Positioning and telling a uniquely persuasive story are a big part of competitive value delivery. In so-called “perfect competition”, all players, producer and consumers, have the same information. Of course, the opposite is true in real life. One of the important differences in information lies in how value is positioned to the consumer, how the value story is told. Entrepreneurs compete to tell the best stories and communicate in the most persuasive ways.

In this way of thinking about competition, so-called “business strategy” is not particularly useful. Five-year plans and specific organizational goals (like doubling sales) are not useful and there’s a high likelihood of failure. They represent the wrong focus. The right focus is “how can we increase value for the consumer” or “how can we be unique?” How can we satisfy consumers in ways that no-one else does? Dynamism means that all players are changing all the time, including consumers, and so entrepreneurs must be learning and adjusting all the time, and always trying to create new value.

Can strategy tools be useful? Strategy tools can be useful to help structure thinking and help you to be sure not to have overlooked some element you should have considered. The VRIO method helps you to think about assembling a unique set of resources to support a unique value delivery to customers. Modern entrepreneurship education offers a number of frameworks to help entrepreneurs in starting a business, like the Disciplined Entrepreneurship Canvas and the Lean Startup Canvas. They are both pretty good at starting with consumers and the value the entrepreneur can create for those consumers. We’ve re-created a few versions of the Lean Startup Canvas for you to download here:

  • a version with explanatory notes, to help you better understand what each section represents and how it should be used (download);
  • an annotated canvas that can be printed on regular letter-sized (8.5×11) printer paper (download);
  • and a blank one that can also be printed, for you to complete yourself (download).
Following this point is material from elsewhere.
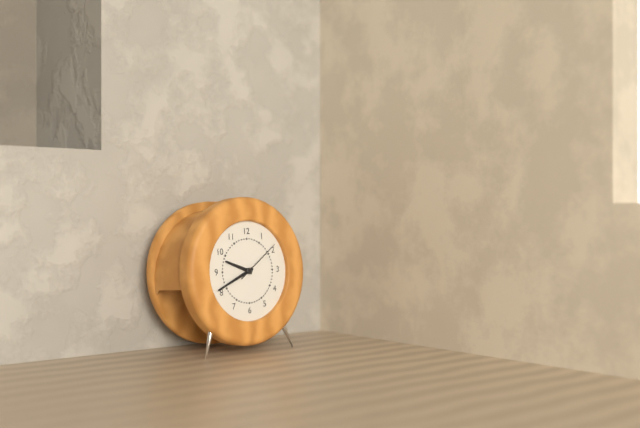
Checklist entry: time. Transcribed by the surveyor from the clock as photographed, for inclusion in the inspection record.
9:41
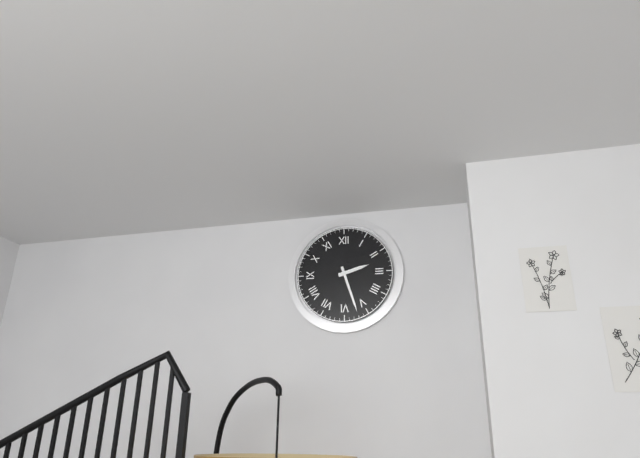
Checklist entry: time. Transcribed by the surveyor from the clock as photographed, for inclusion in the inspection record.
2:27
Bottom line: Austrian Economics’ value-dominant approach provides better guidance for entrepreneurs than the formulas for strategic thinking that come from business school. Start with the customer. Understand their needs, create value for them, and keep refreshing that value. In fact, this is a collaborative view of the market. Entrepreneurs share the desire to find a unique niche and establish a unique service, and they’re happy to compare notes and methods in order to help each other, which is one of our aims at Economics For Entrepreneurs.